- TEXT BLOCK
####################

18. It seems to us, therefore, that the principle of the decision in Firm Bhagat Ram Mohanlal's case would squarely cover the facts of the present case. But the present case was sought to be distinguished from Firm Bhagat Ram Mohanlal's case upon the ground that in that case they were all members of one and the same Hindu undivided family, whereas, in the present case, the two brothers, Manilal and Keshavlal, had separated before the formation of the firm and, therefore, Rasiklal and Champalal must be treated as strangers.
19. In principle, we are quite unable to see how the ratio of the decision of the Supreme Court would be affected or altered by the fact that strangers were also partners in a firm so long as the karta representing his Hindu undivided family was a partner and an individual coparcener in his individual capacity was also a partner. The principle is that there cannot be a partnership in law where the karta of a Hindu undivided family has become a partner in a partnership firm in which another coparcener has also become a partner in his individual capacity in respect of the family property brought into the partnership. If that is the principle then the question whether there are one or more stranger partners in addition will, in our opinion, not make the slightest difference to the application of the principle.
20. Reliance was placed in this respect upon a decision of a Division Bench of the Madhya Pradesh High Court in Commissioner of Income-tax v. Hukumchand Mannalal & Co. In that case, no doubt, the Division Bench held that a partnership between more than one coparcener of a Hindu undivided family and strangers would be valid though the members mas represent and receive their shares of profits on behalf of one and the same family, but the facts and circumstances under which the Madhya Pradesh High Court laid down that proposition were in important respects different from the facts of the present case. In that case the firm, Sir Hukumchand Mannalal & Co., constituted on 6th July, 1948, by a deed of partnership of that date, had five partners. They were, Sir Hukumchand Sarupchand, Chunnilal Onkarmal Ltd., Rajkumarsingh Hukumchand, Ramkumar Morarka & Sons Ltd. and Mannalal Onkarmal. Rajkumarsingh was the son of Sir Hukumchand and the share of each of the first three named partners was four annas and of the remaining partners two annas each. Prior to the formation of the firm, the joint family of Sir Hukumchand were the managing and selling agents of the said mills and it was found as a fact by the Appellate Assistant Commissioner as well as by the Tribunal that in the partnership, which came into existence on 16th July, 1948, Sir Hukumchand Sarupchand and his son, Rajkumar Singh, 'represented as partners in the firm the share and interest of their Hindu undivided family'. No doubt in that case on 31st March, 1950, a partition of the Hindu undivided family took place, and, thereafter, the share and interest of the family in the firm with the family's other business were transferred to a private limited company styled as 'Sir Sarupchand Hukumchand Ltd.', but once again even after the partition the Tribunal found as a fact that :
'The shares in this company were held by the members of the erstwhile Hindu undivided family. The share and interest in the names of Sir Hukumchand and that of his son, Rajkumar Singhji, were transferred to this new company. In other words, the share and interest of both the father and the son were held by them on behalf of the Hindu undivided family, and, hence, were made the subject of a partition on March 31, 1950. Sir Hukumchand and Rajkumar Singh became partners in the assessee-firm on behalf of the Hindu undivided family and the share and interest in the firm held by them beneficially belonged to the Hindu undivided family.'
21. Therefore, upon this finding in that case though a karta and a coparcener had both become partners in a partnership firm, the coparcener had not joined the partnership in his individual capacity, but only in his capacity as a representative of his Hindu undivided family. In that case, both Sir Hukumchand Sarupchand and his son, Rajkumar Singh, represented the interest of their respective Hindu undivided families and Rajkumar Singh was not a partner in his individual capacity at all. That crucial fact serves to distinguish that case from the present one.

####################

- DATASET CONTENT
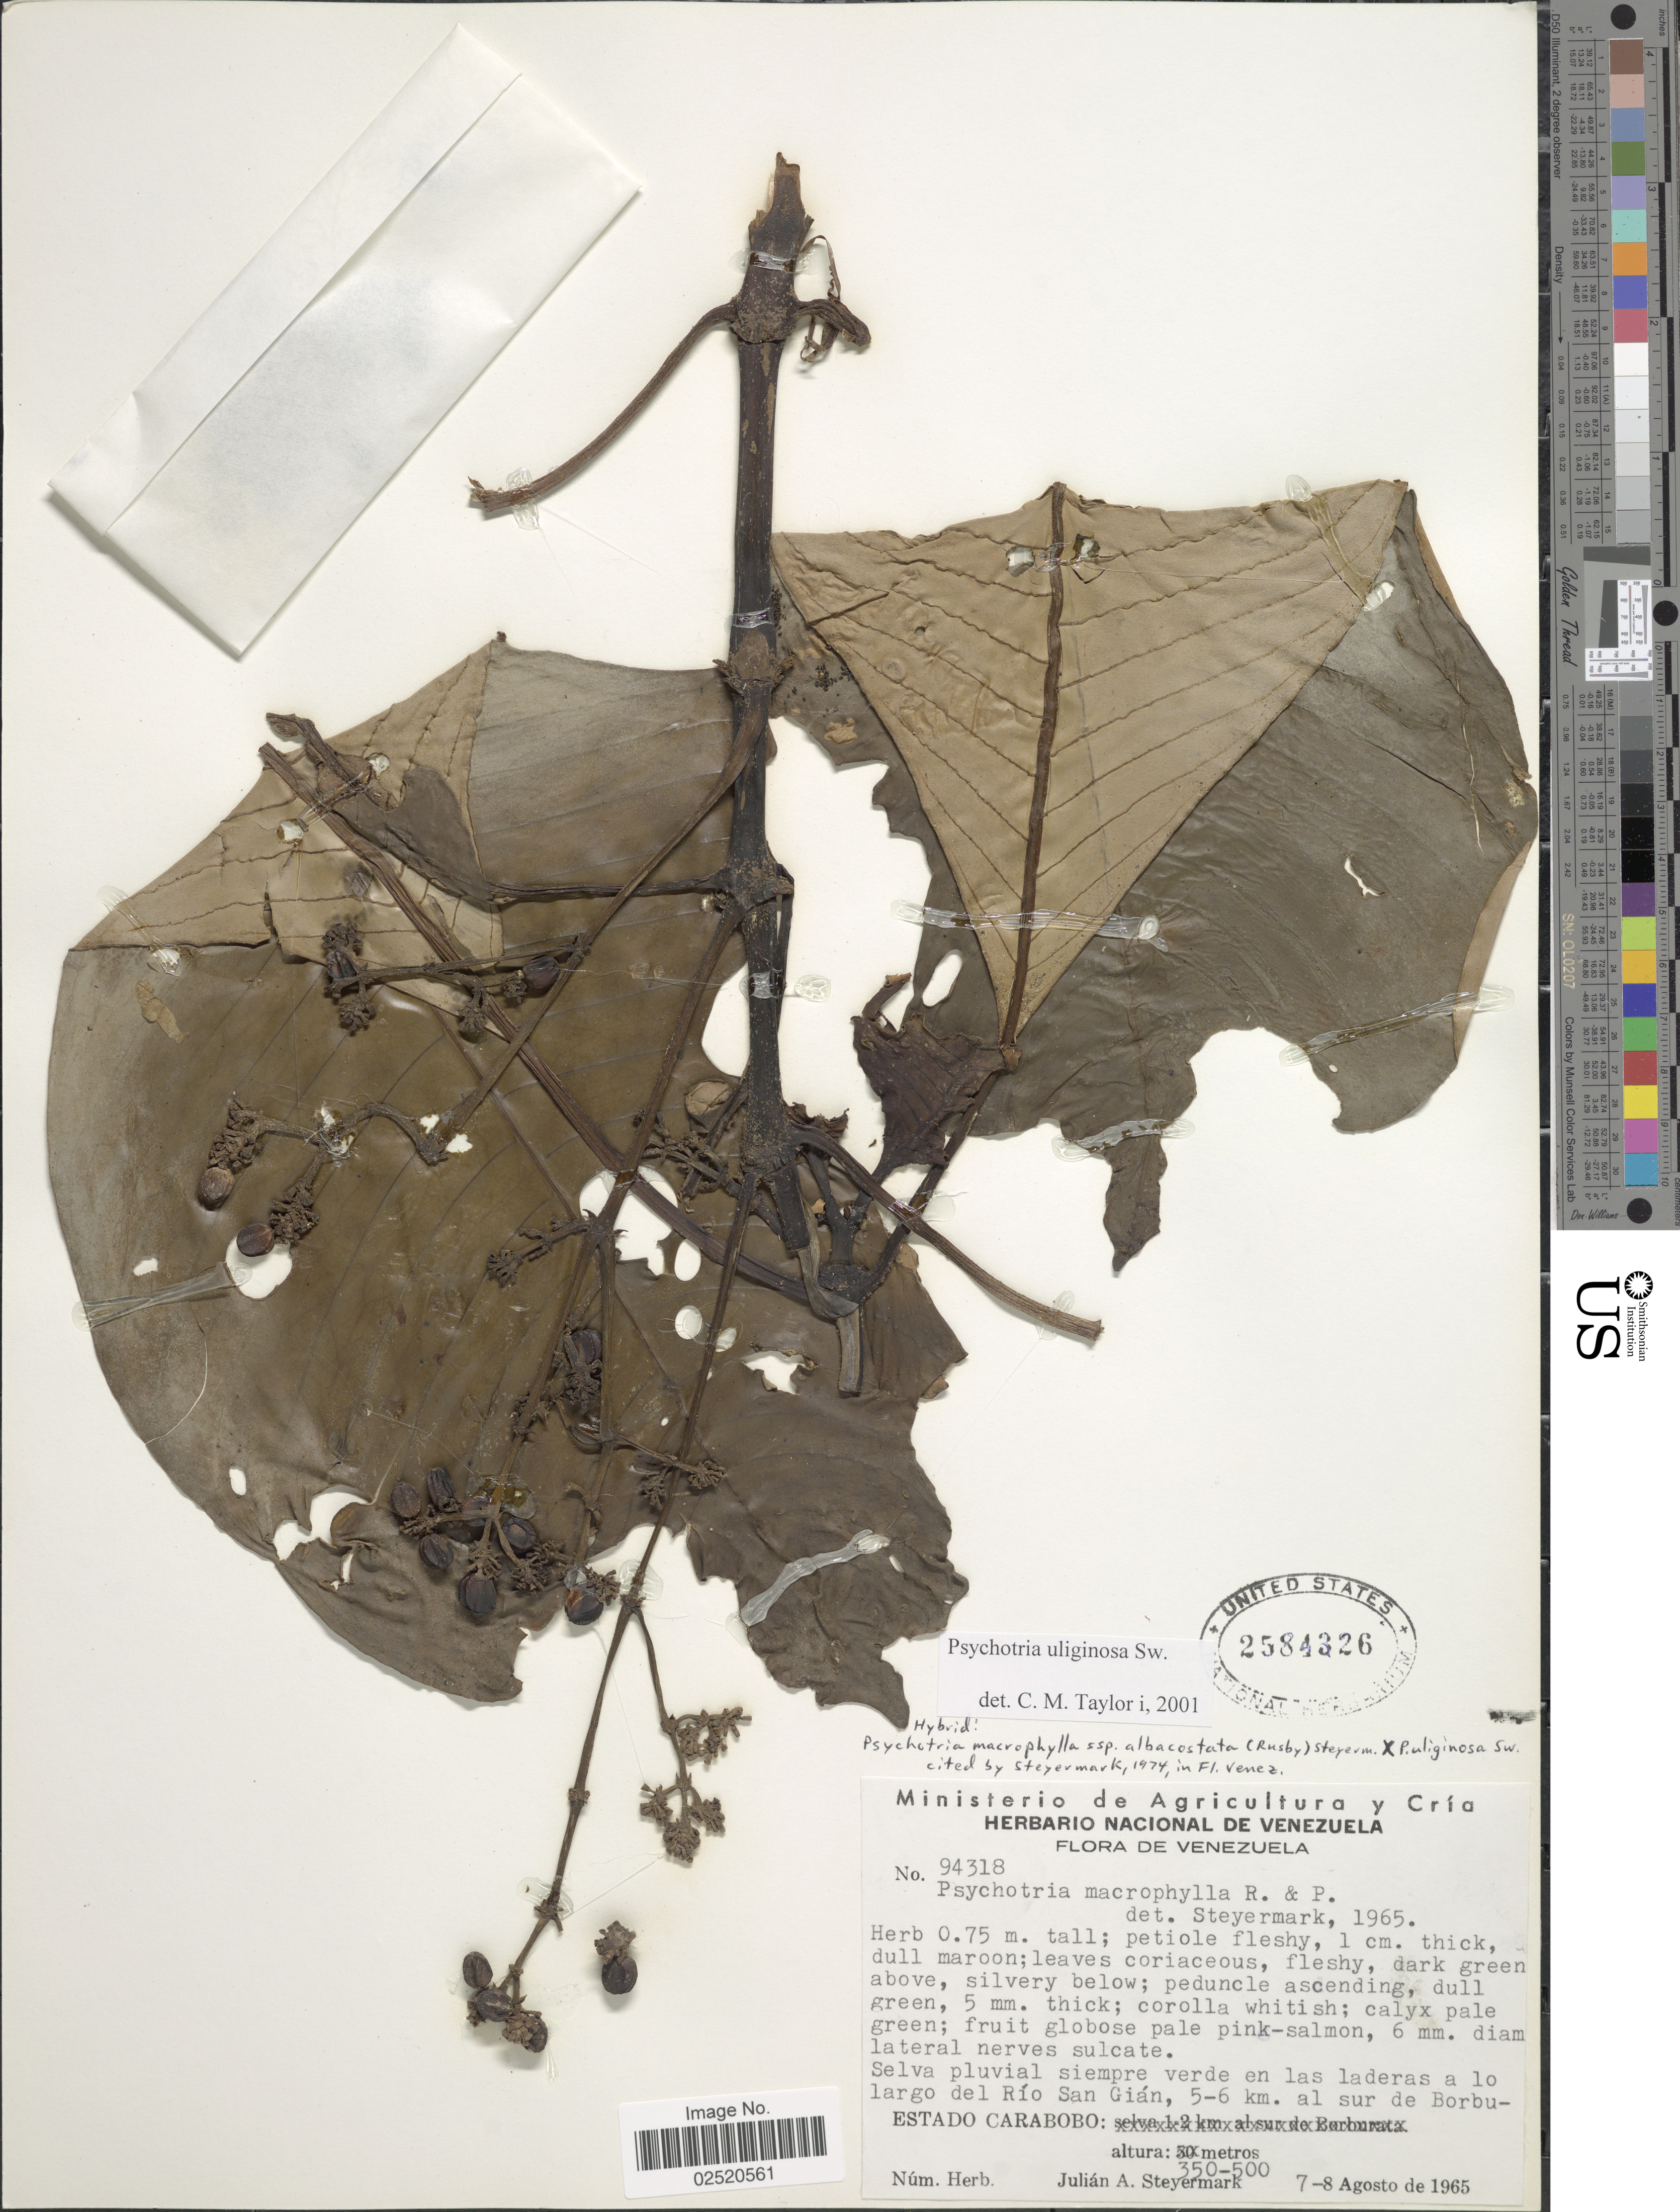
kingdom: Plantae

####################

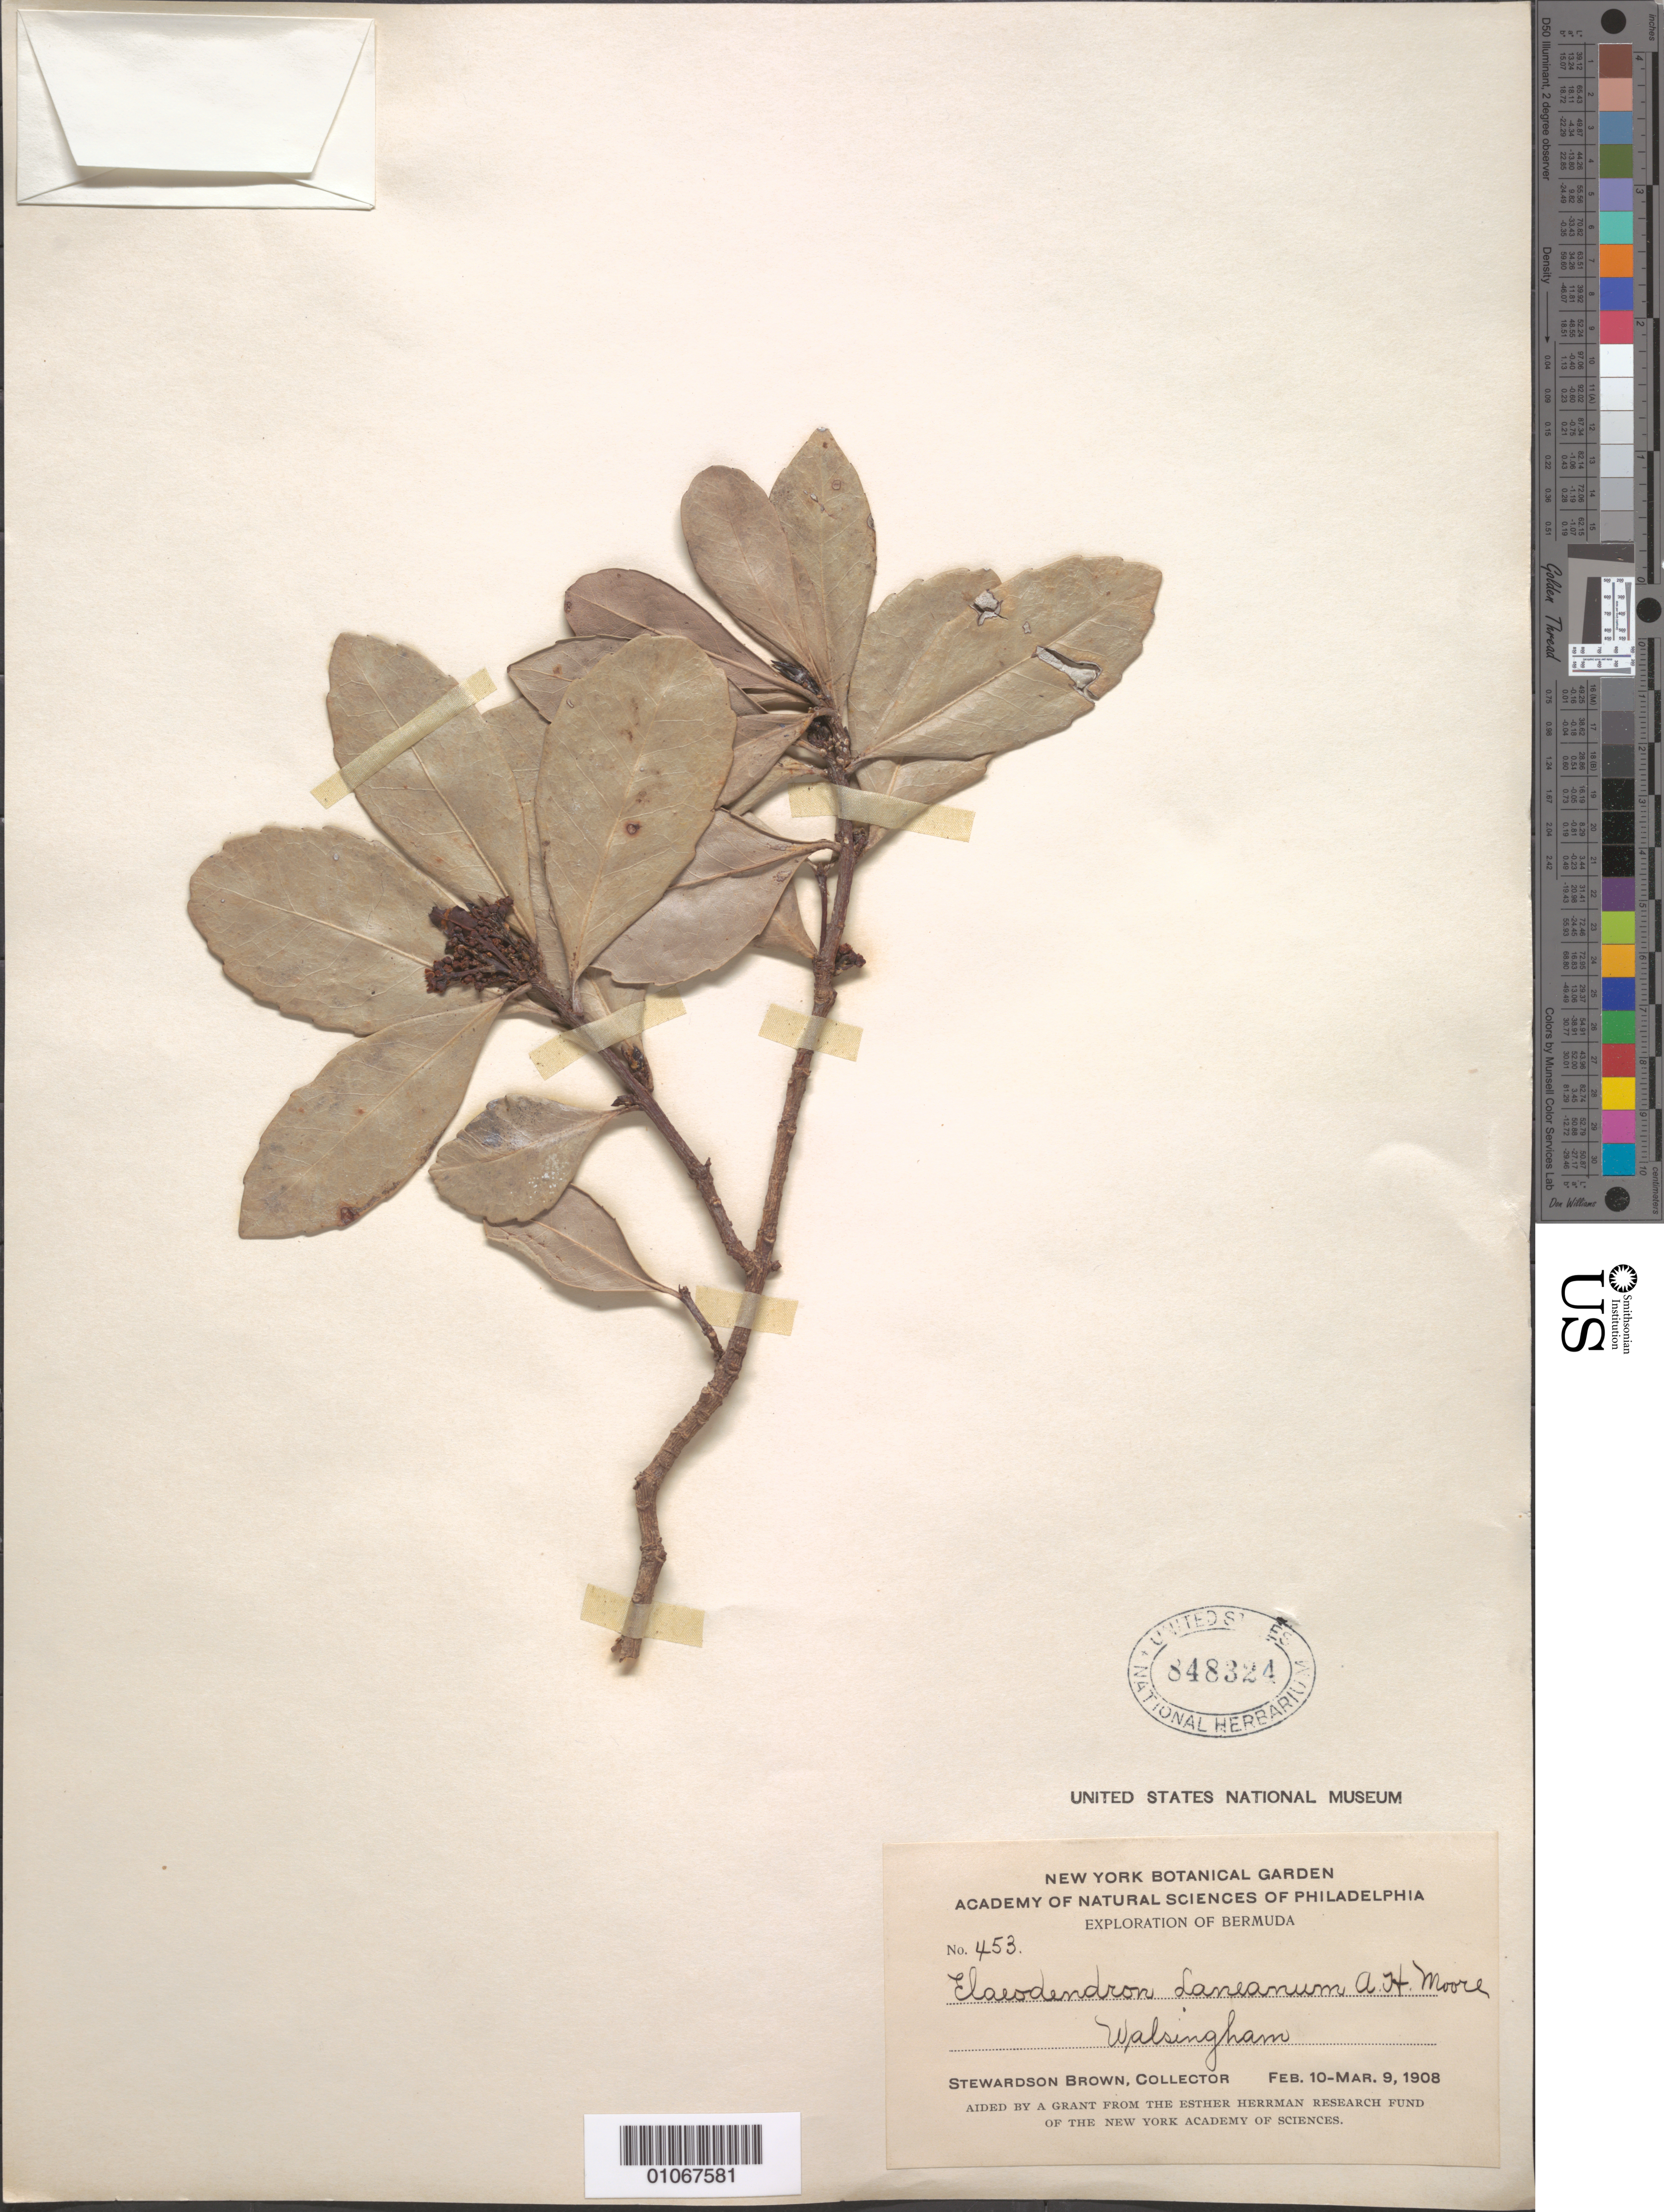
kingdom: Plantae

####################

- THE TASK
Please write out the judgment excerpt from "18. It seems" to "treated as strangers.". Work only from the judgment excerpt, not the material.

- WRITTEN REPLY
18. It seems to us, therefore, that the principle of the decision in Firm Bhagat Ram Mohanlal's case would squarely cover the facts of the present case. But the present case was sought to be distinguished from Firm Bhagat Ram Mohanlal's case upon the ground that in that case they were all members of one and the same Hindu undivided family, whereas, in the present case, the two brothers, Manilal and Keshavlal, had separated before the formation of the firm and, therefore, Rasiklal and Champalal must be treated as strangers.